**WHAT TO PRODUCE**
Up to and including the final line, retype each line of the records below, starting with the one that contains "middle tip: (154, 221)".

**DATA SECTION**
▶

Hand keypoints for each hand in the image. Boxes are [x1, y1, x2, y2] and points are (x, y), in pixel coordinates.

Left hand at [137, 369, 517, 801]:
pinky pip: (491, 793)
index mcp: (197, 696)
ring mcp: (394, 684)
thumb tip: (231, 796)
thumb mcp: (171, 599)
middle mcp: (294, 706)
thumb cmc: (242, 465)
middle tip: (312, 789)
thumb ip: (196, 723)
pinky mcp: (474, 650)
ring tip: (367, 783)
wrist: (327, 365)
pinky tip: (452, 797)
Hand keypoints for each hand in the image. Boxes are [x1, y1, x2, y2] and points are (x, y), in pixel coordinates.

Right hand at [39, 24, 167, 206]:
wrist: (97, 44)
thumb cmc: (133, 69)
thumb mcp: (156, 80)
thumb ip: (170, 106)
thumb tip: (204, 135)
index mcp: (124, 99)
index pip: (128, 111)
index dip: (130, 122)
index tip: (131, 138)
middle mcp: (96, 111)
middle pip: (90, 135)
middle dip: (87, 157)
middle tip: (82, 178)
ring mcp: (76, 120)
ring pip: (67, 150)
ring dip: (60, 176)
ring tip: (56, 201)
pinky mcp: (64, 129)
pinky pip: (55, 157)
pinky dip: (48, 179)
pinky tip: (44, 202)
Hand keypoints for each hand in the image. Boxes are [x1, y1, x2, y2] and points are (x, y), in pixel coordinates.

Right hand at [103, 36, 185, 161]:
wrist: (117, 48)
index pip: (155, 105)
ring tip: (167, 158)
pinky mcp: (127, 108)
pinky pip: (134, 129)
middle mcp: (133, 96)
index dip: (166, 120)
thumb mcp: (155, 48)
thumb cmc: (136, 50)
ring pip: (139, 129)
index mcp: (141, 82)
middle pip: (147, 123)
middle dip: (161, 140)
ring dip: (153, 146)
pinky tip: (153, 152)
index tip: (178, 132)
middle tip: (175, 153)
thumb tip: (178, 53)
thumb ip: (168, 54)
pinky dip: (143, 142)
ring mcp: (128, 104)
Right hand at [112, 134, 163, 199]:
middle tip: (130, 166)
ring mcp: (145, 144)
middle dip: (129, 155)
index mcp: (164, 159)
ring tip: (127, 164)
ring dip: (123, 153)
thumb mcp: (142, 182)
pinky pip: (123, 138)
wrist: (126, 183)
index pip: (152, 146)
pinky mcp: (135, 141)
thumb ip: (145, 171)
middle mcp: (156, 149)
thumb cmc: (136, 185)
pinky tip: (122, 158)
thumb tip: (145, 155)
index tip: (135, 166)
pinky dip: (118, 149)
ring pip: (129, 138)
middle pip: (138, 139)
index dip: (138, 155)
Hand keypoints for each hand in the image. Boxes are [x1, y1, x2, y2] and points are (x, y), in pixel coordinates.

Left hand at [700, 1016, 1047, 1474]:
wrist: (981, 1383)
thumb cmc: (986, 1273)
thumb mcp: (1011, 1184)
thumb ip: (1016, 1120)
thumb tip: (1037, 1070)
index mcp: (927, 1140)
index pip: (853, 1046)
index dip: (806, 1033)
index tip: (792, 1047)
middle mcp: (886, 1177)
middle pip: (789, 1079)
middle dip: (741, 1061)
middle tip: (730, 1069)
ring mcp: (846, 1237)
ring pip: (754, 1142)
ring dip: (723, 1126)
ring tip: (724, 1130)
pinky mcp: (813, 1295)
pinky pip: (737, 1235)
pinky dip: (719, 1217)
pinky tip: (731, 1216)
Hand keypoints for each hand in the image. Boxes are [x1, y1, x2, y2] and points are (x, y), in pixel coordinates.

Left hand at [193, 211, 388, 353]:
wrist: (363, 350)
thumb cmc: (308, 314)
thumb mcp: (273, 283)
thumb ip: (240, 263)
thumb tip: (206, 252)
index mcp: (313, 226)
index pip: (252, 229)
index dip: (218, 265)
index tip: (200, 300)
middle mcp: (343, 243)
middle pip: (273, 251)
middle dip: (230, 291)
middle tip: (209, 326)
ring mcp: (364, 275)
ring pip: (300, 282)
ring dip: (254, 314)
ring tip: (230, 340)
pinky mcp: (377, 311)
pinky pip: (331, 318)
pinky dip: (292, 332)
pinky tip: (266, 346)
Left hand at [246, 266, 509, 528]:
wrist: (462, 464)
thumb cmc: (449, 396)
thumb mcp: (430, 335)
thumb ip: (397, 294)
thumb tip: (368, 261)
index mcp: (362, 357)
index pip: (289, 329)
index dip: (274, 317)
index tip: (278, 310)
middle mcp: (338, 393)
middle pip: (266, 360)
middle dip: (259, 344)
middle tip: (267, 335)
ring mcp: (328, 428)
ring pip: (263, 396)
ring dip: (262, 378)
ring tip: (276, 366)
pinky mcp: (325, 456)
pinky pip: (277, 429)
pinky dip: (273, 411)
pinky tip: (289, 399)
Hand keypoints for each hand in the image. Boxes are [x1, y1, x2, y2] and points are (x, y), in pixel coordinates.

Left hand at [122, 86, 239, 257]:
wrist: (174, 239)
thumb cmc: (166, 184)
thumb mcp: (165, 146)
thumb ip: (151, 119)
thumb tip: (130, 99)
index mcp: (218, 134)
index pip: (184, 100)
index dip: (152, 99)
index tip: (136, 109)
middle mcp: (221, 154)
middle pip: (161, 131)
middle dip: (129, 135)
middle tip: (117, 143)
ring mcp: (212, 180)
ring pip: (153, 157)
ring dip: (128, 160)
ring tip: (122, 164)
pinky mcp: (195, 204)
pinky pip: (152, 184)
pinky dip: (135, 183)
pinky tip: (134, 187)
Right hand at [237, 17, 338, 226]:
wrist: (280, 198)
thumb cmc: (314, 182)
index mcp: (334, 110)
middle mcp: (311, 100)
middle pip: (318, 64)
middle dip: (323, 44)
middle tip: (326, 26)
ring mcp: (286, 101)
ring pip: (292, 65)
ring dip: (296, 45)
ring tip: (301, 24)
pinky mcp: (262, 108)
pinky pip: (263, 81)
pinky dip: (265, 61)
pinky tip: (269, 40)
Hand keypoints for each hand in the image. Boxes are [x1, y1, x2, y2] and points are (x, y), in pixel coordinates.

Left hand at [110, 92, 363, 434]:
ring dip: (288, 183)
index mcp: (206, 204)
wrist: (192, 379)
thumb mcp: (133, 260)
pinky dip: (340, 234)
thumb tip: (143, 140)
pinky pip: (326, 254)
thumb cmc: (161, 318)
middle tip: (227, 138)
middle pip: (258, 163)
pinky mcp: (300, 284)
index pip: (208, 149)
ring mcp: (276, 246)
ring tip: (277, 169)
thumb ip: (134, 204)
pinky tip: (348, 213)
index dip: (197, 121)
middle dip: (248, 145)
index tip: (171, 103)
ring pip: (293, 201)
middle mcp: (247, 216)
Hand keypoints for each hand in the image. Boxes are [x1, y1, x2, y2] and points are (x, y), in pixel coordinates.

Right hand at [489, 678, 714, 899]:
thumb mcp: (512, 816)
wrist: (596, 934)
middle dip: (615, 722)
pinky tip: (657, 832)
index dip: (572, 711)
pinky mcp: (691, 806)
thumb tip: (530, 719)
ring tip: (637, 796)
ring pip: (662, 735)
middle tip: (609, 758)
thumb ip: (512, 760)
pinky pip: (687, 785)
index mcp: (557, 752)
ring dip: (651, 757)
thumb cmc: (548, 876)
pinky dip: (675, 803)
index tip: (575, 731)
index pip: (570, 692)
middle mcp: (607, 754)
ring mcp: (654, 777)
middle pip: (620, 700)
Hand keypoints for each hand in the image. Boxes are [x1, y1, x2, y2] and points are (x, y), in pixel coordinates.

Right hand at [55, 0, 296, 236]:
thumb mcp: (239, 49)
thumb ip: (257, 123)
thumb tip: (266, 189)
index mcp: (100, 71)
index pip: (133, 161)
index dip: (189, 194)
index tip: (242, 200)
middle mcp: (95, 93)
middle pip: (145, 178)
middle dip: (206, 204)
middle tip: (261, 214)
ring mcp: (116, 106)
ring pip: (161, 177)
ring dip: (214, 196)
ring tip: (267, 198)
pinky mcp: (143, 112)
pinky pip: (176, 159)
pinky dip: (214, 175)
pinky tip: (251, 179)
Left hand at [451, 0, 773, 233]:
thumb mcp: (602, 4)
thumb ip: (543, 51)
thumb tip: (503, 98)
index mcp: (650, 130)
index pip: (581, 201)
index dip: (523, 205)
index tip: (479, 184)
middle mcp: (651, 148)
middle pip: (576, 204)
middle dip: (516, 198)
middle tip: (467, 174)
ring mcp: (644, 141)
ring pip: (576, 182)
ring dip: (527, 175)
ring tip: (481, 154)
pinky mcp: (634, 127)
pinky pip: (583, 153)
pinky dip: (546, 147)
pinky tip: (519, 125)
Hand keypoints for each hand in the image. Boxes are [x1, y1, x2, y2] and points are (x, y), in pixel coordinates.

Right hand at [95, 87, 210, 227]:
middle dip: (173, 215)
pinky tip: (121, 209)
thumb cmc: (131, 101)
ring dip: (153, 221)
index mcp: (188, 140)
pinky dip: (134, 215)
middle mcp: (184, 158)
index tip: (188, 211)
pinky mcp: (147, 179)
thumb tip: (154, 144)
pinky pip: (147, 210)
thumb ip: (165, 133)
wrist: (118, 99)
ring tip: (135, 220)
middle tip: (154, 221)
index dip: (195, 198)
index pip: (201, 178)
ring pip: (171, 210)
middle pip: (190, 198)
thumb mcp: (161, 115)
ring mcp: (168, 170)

◀

**ANSWER SPACE**
middle tip: (154, 221)
index dip: (195, 198)
index pip: (201, 178)
ring pip: (171, 210)
middle pip: (190, 198)
thumb mcp: (161, 115)
ring mcp: (168, 170)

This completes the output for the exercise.